I remember living in Torrance CA, there was an office who held free services to autistic people with handicaps. Perhaps you could find extra assistance in help with your son if you could find a place like that near home. I don't know where you'd find such, but searching gave me this... http://www.alabamaautism.org/
I don't know if anything there would be too useful, but maybe they could point you in the right direction for help in finding such a place. Sorry if that's a complete dead end.

As far as affordable clothing, as Sweetleaf mentioned, thrift shops are rather inexpensive, and the clothing has to be in good condition for them to even take in to sell in the first place.

I'm sorry if this long post just comes off as a list... I couldn't seem to compose the large amount of information into a more warm set of words.

Stay safe, I'm sure you'll make it through this rough time and in a much better place than before once you can get back on your feet.



SoulcakeDuck
Veteran
Veteran

User avatar

Joined: 3 Mar 2009
Gender: Male
Posts: 1,842
Location: a bubble called Cognitive Entropy

09 Feb 2014, 2:10 pm

^ super info

Take these 18 days to familiarize yourself with these options and solutions, write everything down, the key points. Learn your most important rights because there might be instances where people in the system will jerk you around.

And no need to absorb all the info in one day I know you might be exhausted, read up on food stamps today or tomorrow then summarize it on paper for yourself (or print it out, if possible and highlight the parts needed) so you know what you should get.

Knowledge is important or people will control you if they see you are clueless, and you might get less or not be heard.

Very good Lance-Bane, very good.


_________________
I'm not here to enjoy life, I'm here to withstand it.
AAA
Crosseyed God
:::)


kate123A
Veteran
Veteran

User avatar

Joined: 15 Feb 2010
Age: 44
Gender: Female
Posts: 536
Location: the twilight zone

09 Feb 2014, 3:02 pm

well after the 18 days I have 90 days of staying with friends.......and if I can make that work it would be good. I would be contributing in that I am a fairly good cook, can manage a household, and would be doing the housework among other things..... Also I am certified to teach where my friends live and would actively pursue that as a career.

If not I think I will cross that bridge when I get to it and I may not ever get to it. I think I need to relax and just get through this difficult time.



SoulcakeDuck
Veteran
Veteran

User avatar

Joined: 3 Mar 2009
Gender: Male
Posts: 1,842
Location: a bubble called Cognitive Entropy

09 Feb 2014, 9:10 pm

kate123A wrote:
well after the 18 days I have 90 days of staying with friends.......and if I can make that work it would be good. I would be contributing in that I am a fairly good cook, can manage a household, and would be doing the housework among other things..... Also I am certified to teach where my friends live and would actively pursue that as a career.

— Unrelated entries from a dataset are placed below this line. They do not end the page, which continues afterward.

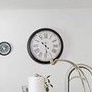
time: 10:28
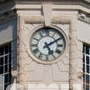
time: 5:09
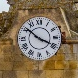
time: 3:51
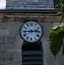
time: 2:44
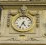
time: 4:34
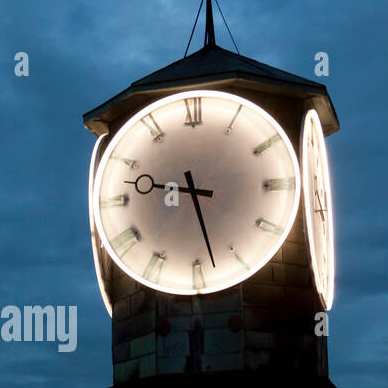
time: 9:27
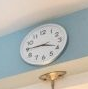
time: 3:45
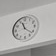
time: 11:21
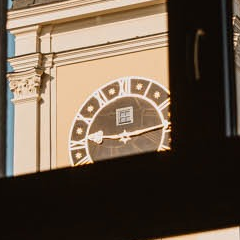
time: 9:13
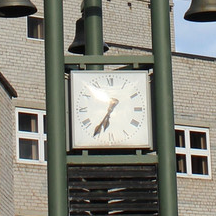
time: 6:35
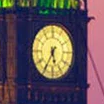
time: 5:34
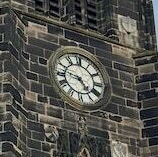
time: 4:47
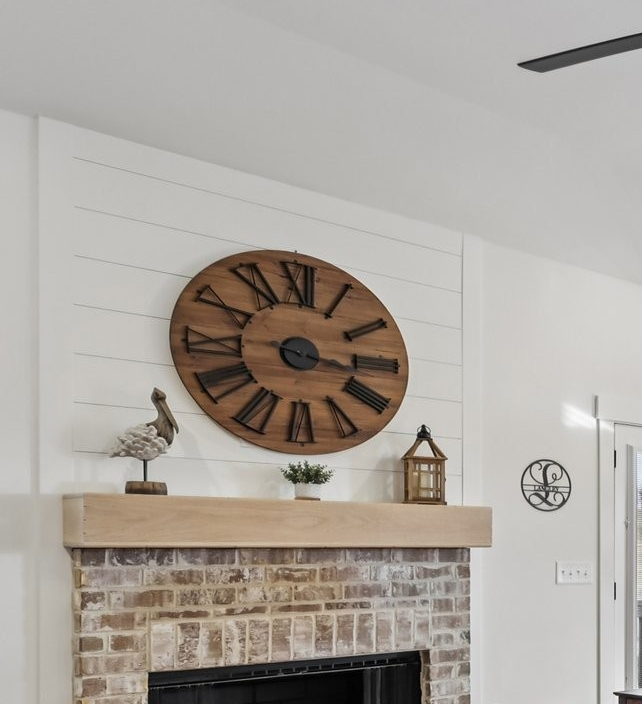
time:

If not I think I will cross that bridge when I get to it and I may not ever get to it. I think I need to relax and just get through this difficult time.

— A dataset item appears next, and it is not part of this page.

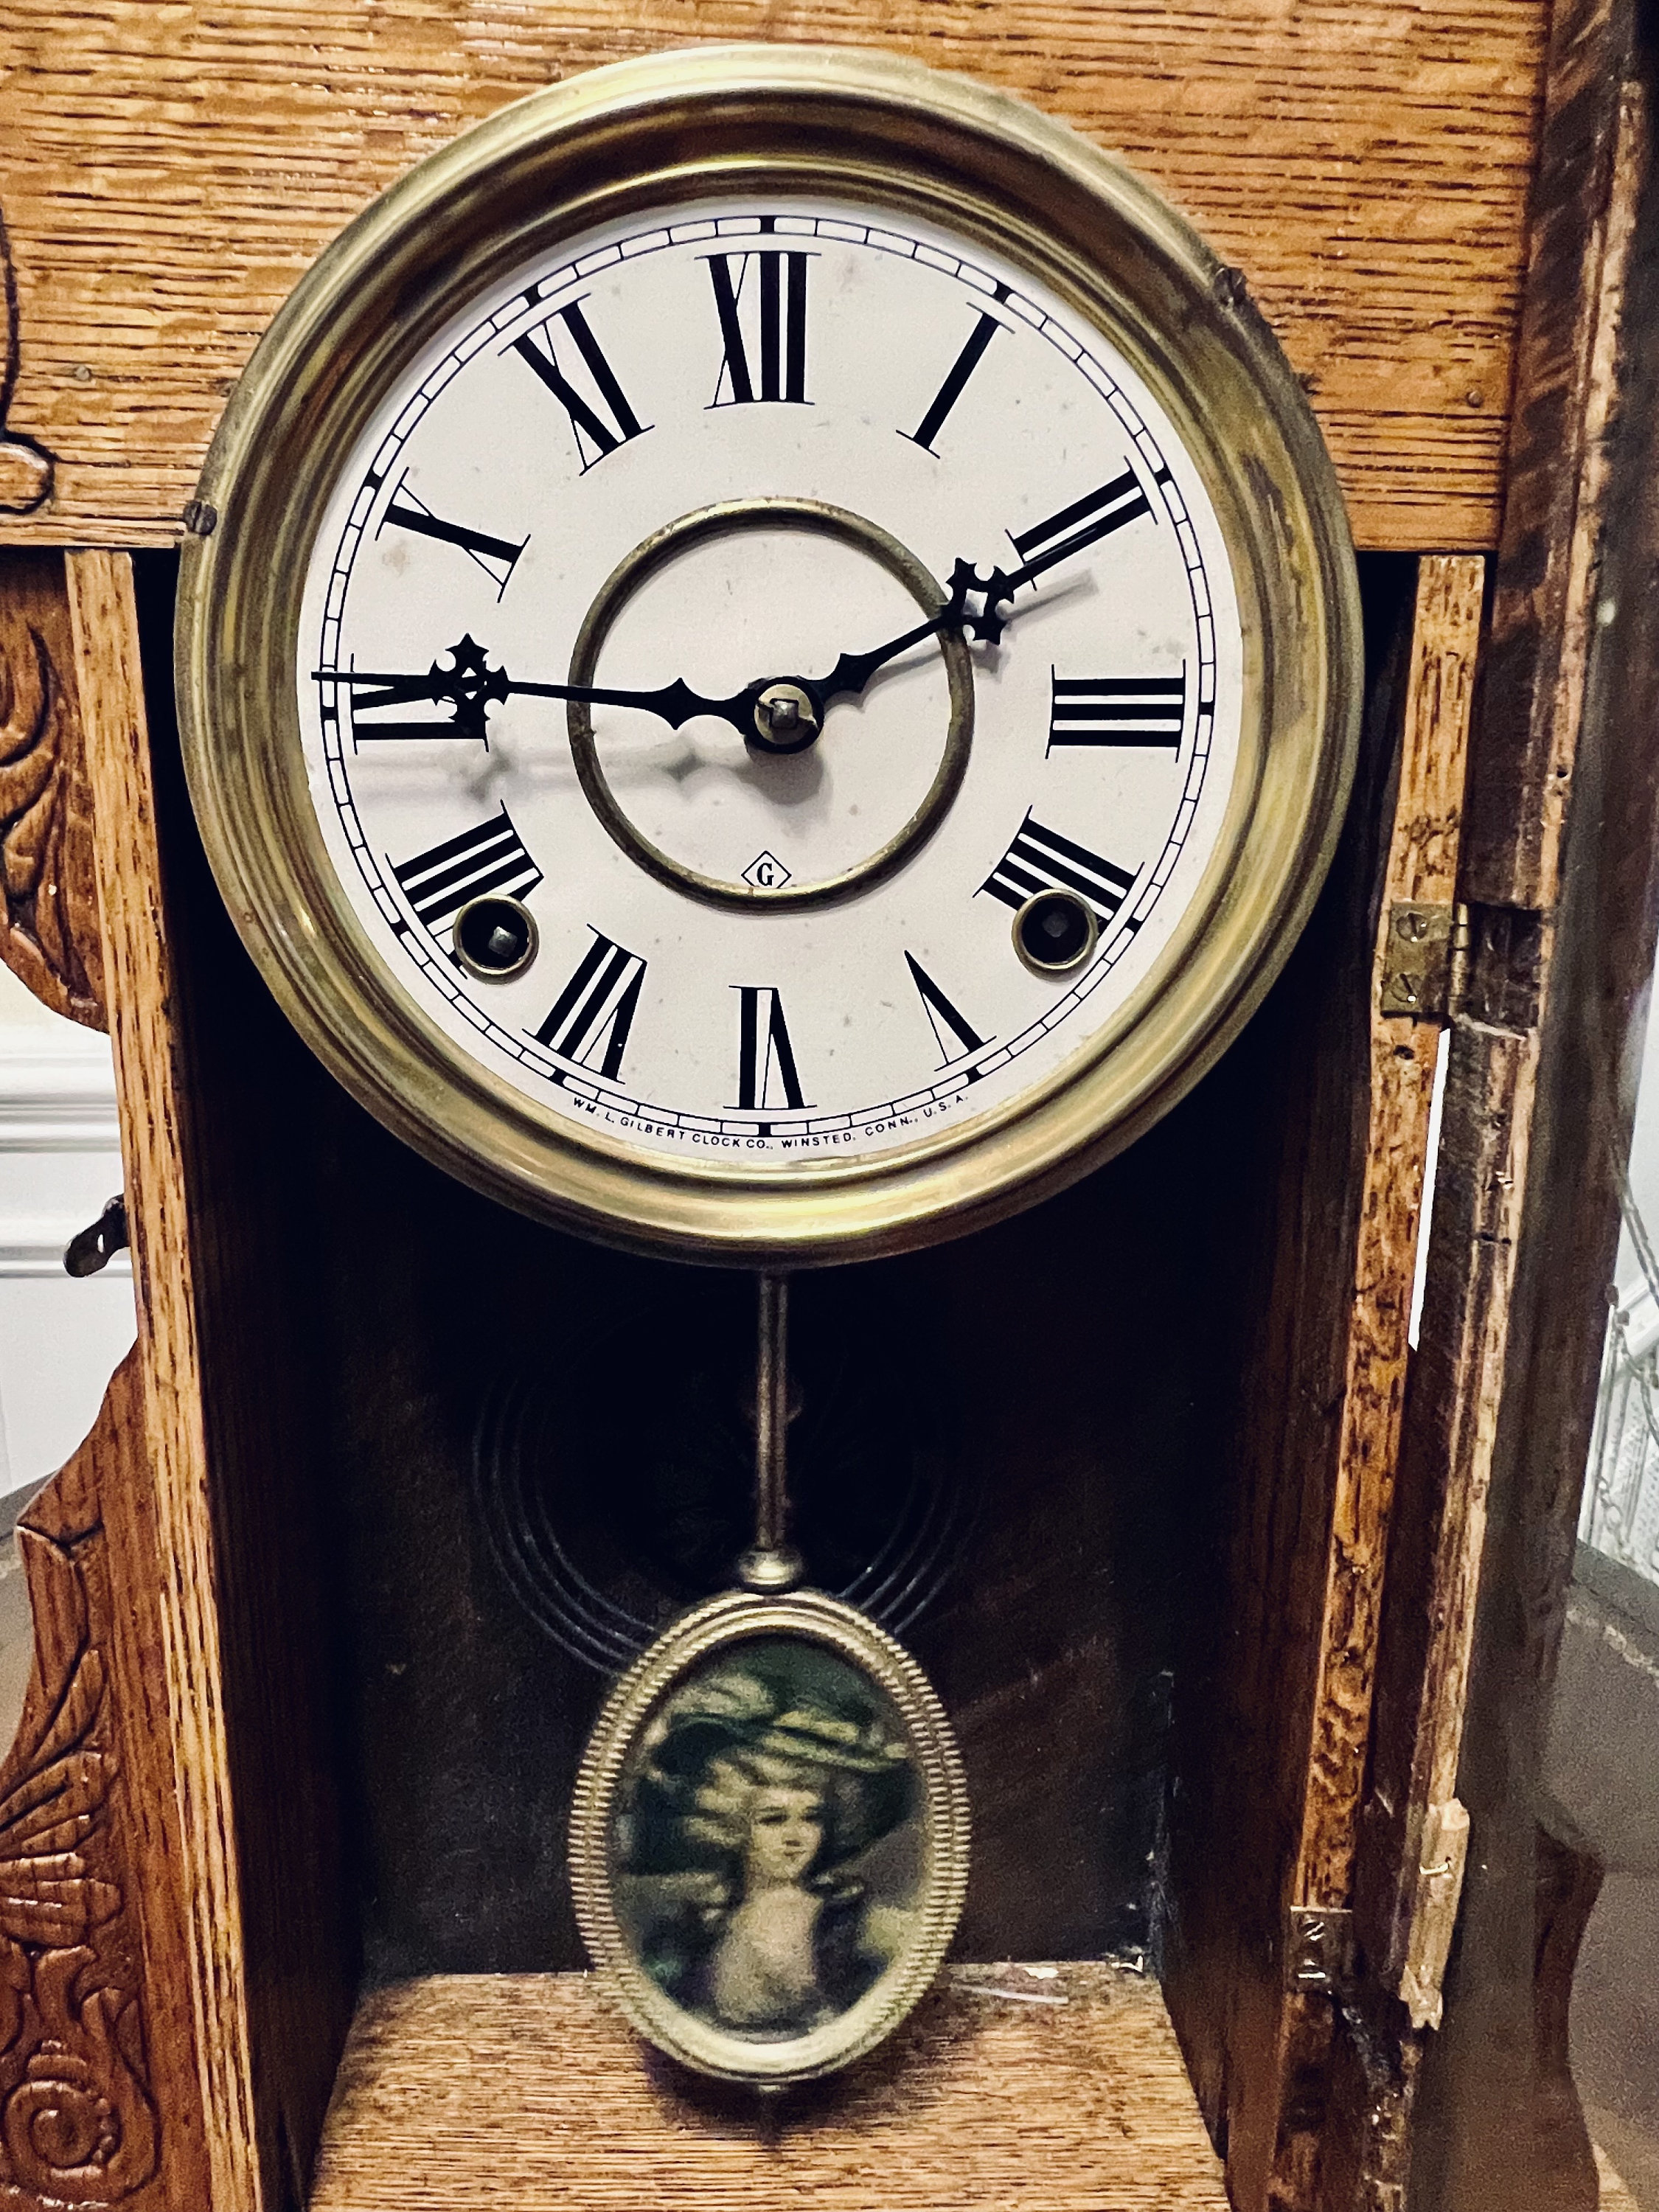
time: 9:10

Indeed like you said. Can't do much about the future only the now. No point flooding yourself with worry.

Having options in teaching and being a good hand around the house makes you a great addition. And you'll show those around you that you're pursuing things and that you're not a broken person just very exhausted.

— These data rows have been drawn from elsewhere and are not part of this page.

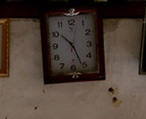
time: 10:25
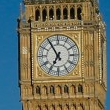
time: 6:54
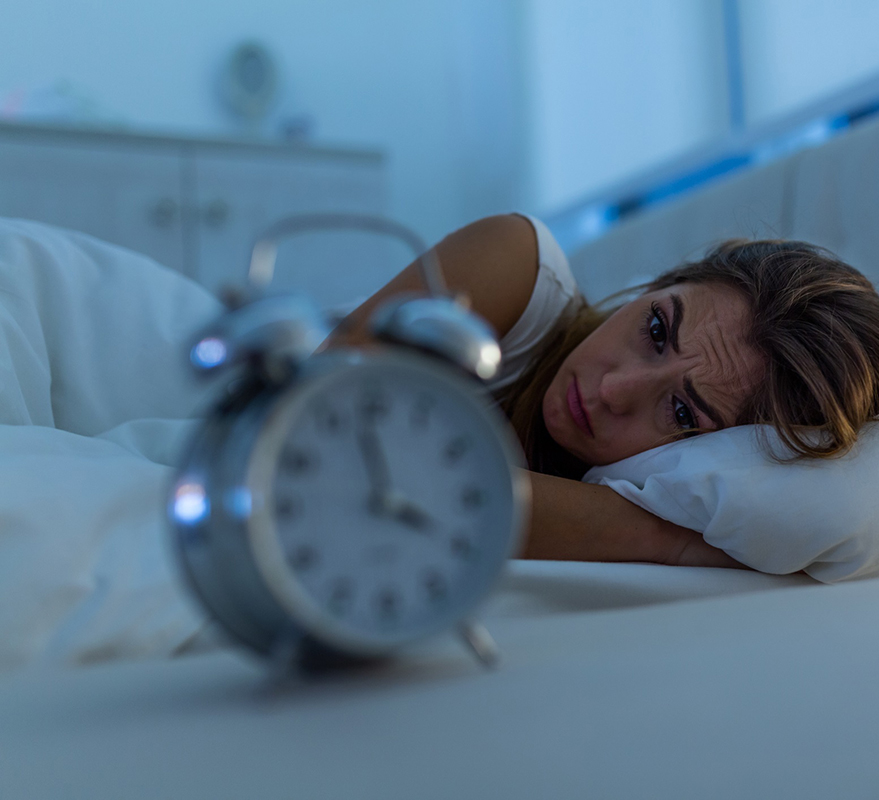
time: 3:58
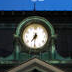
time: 7:31
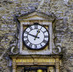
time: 12:48
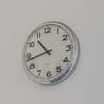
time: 10:43
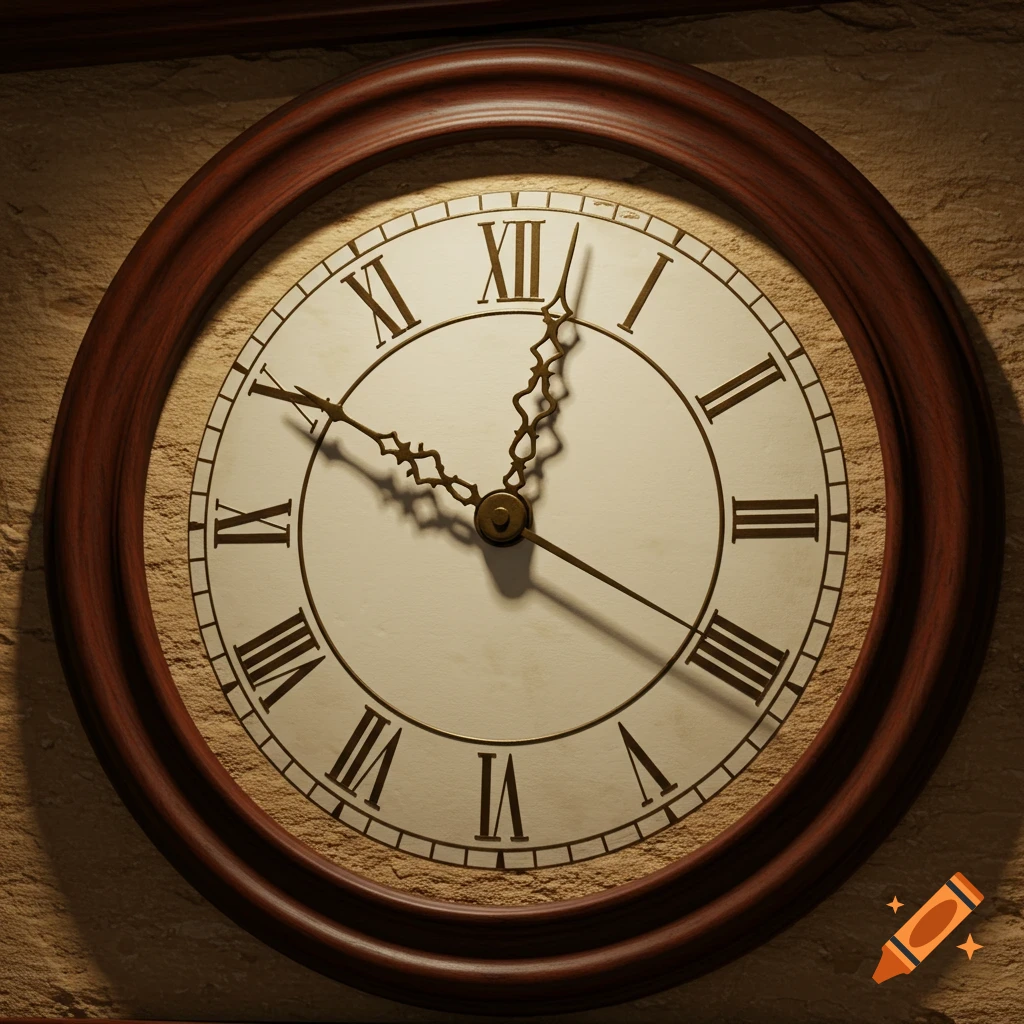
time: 10:01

You'll see, once you're out of there and rested, 90 days at your friends place is lots of time to check things out. But do relax for a week or so once you're settled in. They will understand. And after that look for cribs and employment.

Right now just study the very helpful things Lance-Bane posted and divide them into days, every night sit and read about what you need to know, take notes and become knowledgeable of your rights. Once you know a little more about what to do you will worry less and less until the day you need to act and then just take action naturally knowing the essentials.

Worrying is pondering the unknown, if it's not unknown that pondering will become planning.


_________________
I'm not here to enjoy life, I'm here to withstand it.